• [JOB ITEM]: Print the records below from the first line through the line containing "Document page, 1500x844 pixels.", both included, word for word.

• [RECORD EXTRACTS]:
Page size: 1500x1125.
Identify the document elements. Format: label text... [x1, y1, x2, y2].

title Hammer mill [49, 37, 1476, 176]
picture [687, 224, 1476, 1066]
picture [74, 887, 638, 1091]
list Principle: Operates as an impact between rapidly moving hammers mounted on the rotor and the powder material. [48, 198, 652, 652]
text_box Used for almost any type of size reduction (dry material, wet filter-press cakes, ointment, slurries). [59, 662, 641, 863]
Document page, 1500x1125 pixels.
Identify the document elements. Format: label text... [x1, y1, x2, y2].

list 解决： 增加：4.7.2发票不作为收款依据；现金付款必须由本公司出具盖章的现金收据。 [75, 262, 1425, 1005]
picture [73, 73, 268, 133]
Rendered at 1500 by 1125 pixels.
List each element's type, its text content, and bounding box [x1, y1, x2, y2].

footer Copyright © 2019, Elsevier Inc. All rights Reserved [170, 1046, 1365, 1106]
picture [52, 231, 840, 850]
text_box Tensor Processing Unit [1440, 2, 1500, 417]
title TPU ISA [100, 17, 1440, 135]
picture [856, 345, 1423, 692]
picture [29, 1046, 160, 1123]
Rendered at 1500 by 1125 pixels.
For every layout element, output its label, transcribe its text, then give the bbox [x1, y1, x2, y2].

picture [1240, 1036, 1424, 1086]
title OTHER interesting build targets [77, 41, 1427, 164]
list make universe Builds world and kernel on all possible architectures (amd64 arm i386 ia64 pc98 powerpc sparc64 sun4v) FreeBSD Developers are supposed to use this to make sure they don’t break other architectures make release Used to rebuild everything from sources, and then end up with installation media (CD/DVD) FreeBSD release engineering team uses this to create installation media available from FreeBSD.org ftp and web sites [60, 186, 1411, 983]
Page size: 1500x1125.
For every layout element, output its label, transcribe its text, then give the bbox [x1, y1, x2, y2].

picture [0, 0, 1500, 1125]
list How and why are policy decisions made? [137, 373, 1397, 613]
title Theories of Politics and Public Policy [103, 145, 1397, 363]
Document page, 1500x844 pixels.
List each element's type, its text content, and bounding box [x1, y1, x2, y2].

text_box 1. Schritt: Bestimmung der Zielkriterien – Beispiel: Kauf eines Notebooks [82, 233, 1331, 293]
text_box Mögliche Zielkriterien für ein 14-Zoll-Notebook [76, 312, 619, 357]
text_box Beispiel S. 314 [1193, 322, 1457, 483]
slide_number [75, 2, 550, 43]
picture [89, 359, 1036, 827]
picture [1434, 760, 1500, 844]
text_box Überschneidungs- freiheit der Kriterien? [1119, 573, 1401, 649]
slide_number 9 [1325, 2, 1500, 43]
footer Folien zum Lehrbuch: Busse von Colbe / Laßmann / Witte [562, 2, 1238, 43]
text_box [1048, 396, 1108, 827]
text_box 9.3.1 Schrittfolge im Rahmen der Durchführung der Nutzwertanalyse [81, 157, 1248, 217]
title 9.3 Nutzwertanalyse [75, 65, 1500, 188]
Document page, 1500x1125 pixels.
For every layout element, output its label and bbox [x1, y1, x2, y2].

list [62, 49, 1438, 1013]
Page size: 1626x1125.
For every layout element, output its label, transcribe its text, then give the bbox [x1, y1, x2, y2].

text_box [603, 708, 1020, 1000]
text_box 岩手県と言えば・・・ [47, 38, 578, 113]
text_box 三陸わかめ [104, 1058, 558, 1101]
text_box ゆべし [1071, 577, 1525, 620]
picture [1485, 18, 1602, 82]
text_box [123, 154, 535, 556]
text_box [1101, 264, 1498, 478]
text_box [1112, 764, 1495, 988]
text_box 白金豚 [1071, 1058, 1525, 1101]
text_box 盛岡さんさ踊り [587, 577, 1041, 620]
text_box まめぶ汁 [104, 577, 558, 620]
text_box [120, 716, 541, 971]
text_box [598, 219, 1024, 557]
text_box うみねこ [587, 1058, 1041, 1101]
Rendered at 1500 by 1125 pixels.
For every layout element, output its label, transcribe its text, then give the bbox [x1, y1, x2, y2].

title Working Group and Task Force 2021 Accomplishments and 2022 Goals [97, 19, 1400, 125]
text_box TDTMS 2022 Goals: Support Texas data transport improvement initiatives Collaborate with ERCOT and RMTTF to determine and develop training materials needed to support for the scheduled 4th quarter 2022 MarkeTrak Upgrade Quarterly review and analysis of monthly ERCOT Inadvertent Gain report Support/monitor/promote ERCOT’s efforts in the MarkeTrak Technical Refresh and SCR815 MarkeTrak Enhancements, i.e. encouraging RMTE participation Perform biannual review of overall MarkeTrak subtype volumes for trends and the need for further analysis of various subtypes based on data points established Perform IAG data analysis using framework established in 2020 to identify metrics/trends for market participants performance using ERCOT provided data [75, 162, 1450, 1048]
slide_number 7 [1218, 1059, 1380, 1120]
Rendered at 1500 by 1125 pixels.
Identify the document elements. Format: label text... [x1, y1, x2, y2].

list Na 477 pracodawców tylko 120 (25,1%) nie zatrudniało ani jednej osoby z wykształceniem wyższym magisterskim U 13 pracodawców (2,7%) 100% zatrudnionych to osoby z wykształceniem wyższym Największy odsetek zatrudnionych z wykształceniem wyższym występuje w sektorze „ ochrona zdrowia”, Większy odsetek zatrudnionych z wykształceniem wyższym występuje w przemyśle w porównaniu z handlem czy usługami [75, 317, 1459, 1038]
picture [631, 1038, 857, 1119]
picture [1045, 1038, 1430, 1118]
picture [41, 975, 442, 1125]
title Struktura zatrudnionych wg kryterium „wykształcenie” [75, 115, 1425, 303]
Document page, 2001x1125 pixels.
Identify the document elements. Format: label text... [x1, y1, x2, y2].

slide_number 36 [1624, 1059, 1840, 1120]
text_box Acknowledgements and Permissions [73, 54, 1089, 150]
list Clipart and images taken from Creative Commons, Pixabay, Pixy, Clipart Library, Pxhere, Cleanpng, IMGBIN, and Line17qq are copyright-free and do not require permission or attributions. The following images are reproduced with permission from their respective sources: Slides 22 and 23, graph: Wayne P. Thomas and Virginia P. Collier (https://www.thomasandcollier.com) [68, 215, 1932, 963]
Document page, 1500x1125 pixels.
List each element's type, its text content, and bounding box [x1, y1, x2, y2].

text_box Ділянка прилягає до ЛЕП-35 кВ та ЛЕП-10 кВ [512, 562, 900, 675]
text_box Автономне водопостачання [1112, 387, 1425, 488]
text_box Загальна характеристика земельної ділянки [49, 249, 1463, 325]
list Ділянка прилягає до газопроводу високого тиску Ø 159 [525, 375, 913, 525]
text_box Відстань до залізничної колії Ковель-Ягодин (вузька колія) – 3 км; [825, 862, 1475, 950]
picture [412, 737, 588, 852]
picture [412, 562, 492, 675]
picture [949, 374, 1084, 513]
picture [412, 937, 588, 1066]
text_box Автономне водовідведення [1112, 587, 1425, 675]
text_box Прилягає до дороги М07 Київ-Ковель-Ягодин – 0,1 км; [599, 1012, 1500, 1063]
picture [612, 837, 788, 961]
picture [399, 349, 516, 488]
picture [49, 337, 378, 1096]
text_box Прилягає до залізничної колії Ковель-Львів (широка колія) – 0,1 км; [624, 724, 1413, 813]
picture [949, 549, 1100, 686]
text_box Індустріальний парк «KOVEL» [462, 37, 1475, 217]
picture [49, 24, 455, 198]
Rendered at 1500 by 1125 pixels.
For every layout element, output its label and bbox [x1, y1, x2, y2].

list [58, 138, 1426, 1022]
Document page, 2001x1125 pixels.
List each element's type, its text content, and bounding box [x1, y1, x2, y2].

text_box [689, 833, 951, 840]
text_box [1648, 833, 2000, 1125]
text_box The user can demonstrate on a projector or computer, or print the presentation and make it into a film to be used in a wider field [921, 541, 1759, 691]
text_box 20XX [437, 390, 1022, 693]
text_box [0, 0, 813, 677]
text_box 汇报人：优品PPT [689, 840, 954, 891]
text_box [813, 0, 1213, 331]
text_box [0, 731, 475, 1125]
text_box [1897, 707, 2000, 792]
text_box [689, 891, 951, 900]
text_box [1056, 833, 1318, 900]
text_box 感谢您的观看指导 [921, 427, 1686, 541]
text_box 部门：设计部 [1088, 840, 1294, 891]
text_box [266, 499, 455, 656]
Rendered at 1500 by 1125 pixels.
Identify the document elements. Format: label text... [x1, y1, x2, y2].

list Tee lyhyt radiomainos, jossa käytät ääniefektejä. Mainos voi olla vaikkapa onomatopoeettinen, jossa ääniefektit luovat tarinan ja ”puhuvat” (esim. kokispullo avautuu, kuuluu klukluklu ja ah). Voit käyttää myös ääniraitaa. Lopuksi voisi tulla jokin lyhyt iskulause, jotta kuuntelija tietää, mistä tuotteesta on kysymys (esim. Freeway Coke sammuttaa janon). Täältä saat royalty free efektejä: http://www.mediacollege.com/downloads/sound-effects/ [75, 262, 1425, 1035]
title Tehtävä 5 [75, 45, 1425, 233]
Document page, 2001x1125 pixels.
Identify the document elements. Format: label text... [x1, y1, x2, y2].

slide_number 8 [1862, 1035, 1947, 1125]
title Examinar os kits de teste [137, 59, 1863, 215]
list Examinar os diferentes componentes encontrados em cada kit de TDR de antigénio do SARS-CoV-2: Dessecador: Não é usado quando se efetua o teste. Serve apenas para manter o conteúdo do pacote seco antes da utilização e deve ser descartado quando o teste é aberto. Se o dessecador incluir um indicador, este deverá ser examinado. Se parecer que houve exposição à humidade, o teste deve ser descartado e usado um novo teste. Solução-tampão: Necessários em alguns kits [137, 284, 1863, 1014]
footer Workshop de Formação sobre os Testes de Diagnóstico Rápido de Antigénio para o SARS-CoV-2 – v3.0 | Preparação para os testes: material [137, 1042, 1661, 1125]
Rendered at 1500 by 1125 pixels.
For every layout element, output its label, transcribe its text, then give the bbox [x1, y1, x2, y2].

• [RESPONSE BELOW]:
Page size: 1500x1125.
Identify the document elements. Format: label text... [x1, y1, x2, y2].

title Hammer mill [49, 37, 1476, 176]
picture [687, 224, 1476, 1066]
picture [74, 887, 638, 1091]
list Principle: Operates as an impact between rapidly moving hammers mounted on the rotor and the powder material. [48, 198, 652, 652]
text_box Used for almost any type of size reduction (dry material, wet filter-press cakes, ointment, slurries). [59, 662, 641, 863]
Document page, 1500x1125 pixels.
Identify the document elements. Format: label text... [x1, y1, x2, y2].

list 解决： 增加：4.7.2发票不作为收款依据；现金付款必须由本公司出具盖章的现金收据。 [75, 262, 1425, 1005]
picture [73, 73, 268, 133]
Rendered at 1500 by 1125 pixels.
List each element's type, its text content, and bounding box [x1, y1, x2, y2].

footer Copyright © 2019, Elsevier Inc. All rights Reserved [170, 1046, 1365, 1106]
picture [52, 231, 840, 850]
text_box Tensor Processing Unit [1440, 2, 1500, 417]
title TPU ISA [100, 17, 1440, 135]
picture [856, 345, 1423, 692]
picture [29, 1046, 160, 1123]
Rendered at 1500 by 1125 pixels.
For every layout element, output its label, transcribe its text, then give the bbox [x1, y1, x2, y2].

picture [1240, 1036, 1424, 1086]
title OTHER interesting build targets [77, 41, 1427, 164]
list make universe Builds world and kernel on all possible architectures (amd64 arm i386 ia64 pc98 powerpc sparc64 sun4v) FreeBSD Developers are supposed to use this to make sure they don’t break other architectures make release Used to rebuild everything from sources, and then end up with installation media (CD/DVD) FreeBSD release engineering team uses this to create installation media available from FreeBSD.org ftp and web sites [60, 186, 1411, 983]
Page size: 1500x1125.
For every layout element, output its label, transcribe its text, then give the bbox [x1, y1, x2, y2].

picture [0, 0, 1500, 1125]
list How and why are policy decisions made? [137, 373, 1397, 613]
title Theories of Politics and Public Policy [103, 145, 1397, 363]
Document page, 1500x844 pixels.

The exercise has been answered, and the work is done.